Church Ushers Roam Aisles Asking If Anyone Needs A Pillow
ORANGE, CA—Ushers at Delta Community Church were seen Sunday morning roaming the aisles asking if anyone needed a pillow, beverage, snack, or pair of earplugs during the church service.
Churchgoers say they really appreciate the new in-pew service, through which they can get all kinds of freebies and foods for purchase to make their church experience comfortable and luxurious. The church also has helpful lights on the back of each pew indicating when it’s OK to get up and use the restroom, such as during the offering.
“Hi, can I get you anything?” one usher said quietly, working his way back from the front of the church—the “first class” section where the big tithers sit—to the economy seats. “Pillow, bag of peanuts, blindfold?”
The churchgoer took a few minutes to decide, perusing the pew-back menu.

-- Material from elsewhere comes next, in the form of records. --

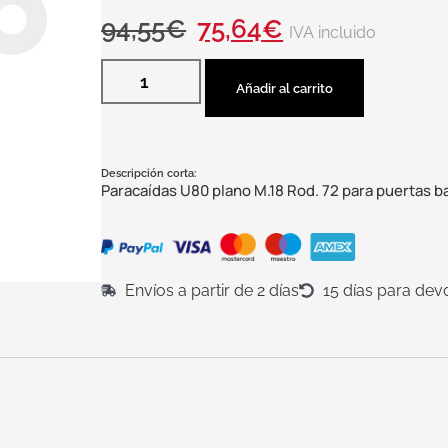
94,55
€
75,64
€
IVA incluido
Añadir al carrito
Descripción corta:
Paracaídas U80 plano M.18 Rod. 72 para puertas b
Envíos a partir de 2 días
15 días para dev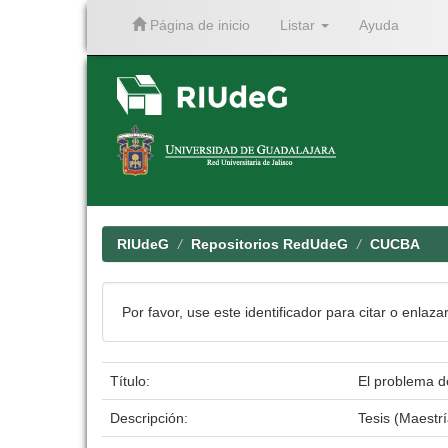
Página de inicio
Listar
Ayuda
Skip
navigation
RIUdeG
Repositorios RedUdeG
CUCBA
Por favor, use este identificador para citar o enlaza
Título:
El problema d
Descripción:
Tesis (Maestr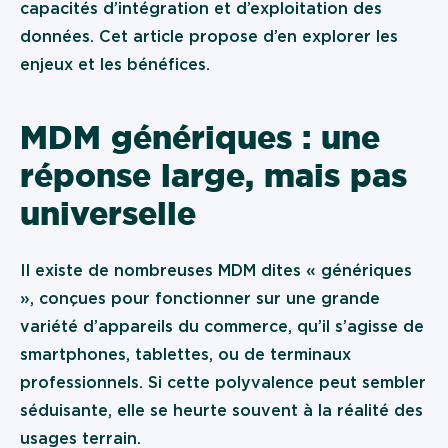
capacités d’intégration et d’exploitation des
données. Cet article propose d’en explorer les
enjeux et les bénéfices.
MDM génériques : une
réponse large, mais pas
universelle
Il existe de nombreuses MDM dites « génériques
», conçues pour fonctionner sur une grande
variété d’appareils du commerce, qu’il s’agisse de
smartphones, tablettes, ou de terminaux
professionnels. Si cette polyvalence peut sembler
séduisante, elle se heurte souvent à la réalité des
usages terrain.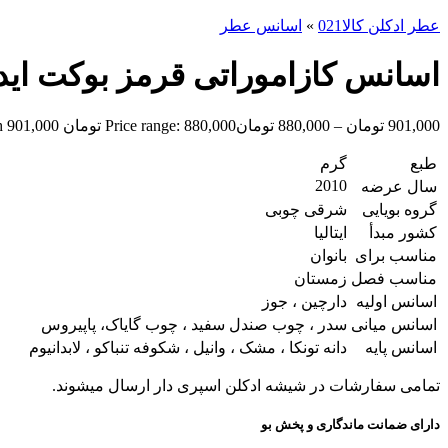
عطر ادکلن کالا021
»
اسانس عطر
اسانس کازاموراتی قرمز بوکت ایدل of Bouquet Ideale
901,000
تومان
–
880,000
تومان
Price range: 880,000 تومان through 901,000 تومان
طبع
گرم
2010
سال عرضه
گروه بویایی
شرقی چوبی
کشور مبدأ
ایتالیا
مناسب برای
بانوان
مناسب فصل
زمستان
اسانس اولیه
دارچین ، جوز
اسانس میانی
سدر ، چوب صندل سفید ، چوب گایاک، پاپیروس
اسانس پایه
دانه تونکا ، مشک ، وانیل ، شکوفه تنباکو ، لابدانیوم
تمامی سفارشات در شیشه ادکلن اسپری دار ارسال میشوند.
دارای ضمانت ماندگاری و پخش بو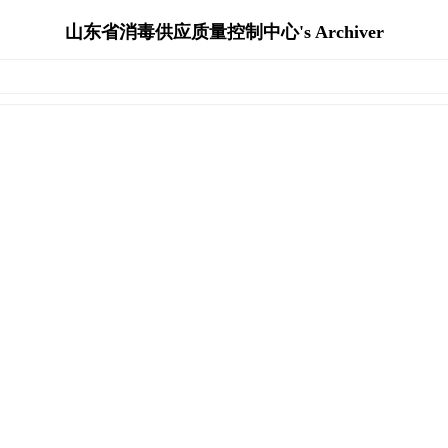
山东省消毒供应质量控制中心's Archiver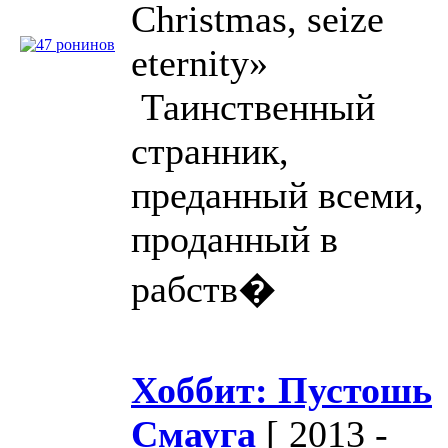
Christmas, seize
eternity»
Таинственный
странник,
преданный всеми,
проданный в
рабств�
Хоббит: Пустошь
Смауга
[ 2013 -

“Just a beverage? No, sorry, we don’t have any alcohol. I know the sign on the building says we are a community church but we’re basically Baptists. You can try the Presbyterian church across the street,” the usher said apologetically. The man ended up settling for a cup of grape juice and a blanket.
Unfortunately, by the time the usher made it to the back pew, he was all out of pillows, so one man had to settle for resting his head on his Bible until the service let out.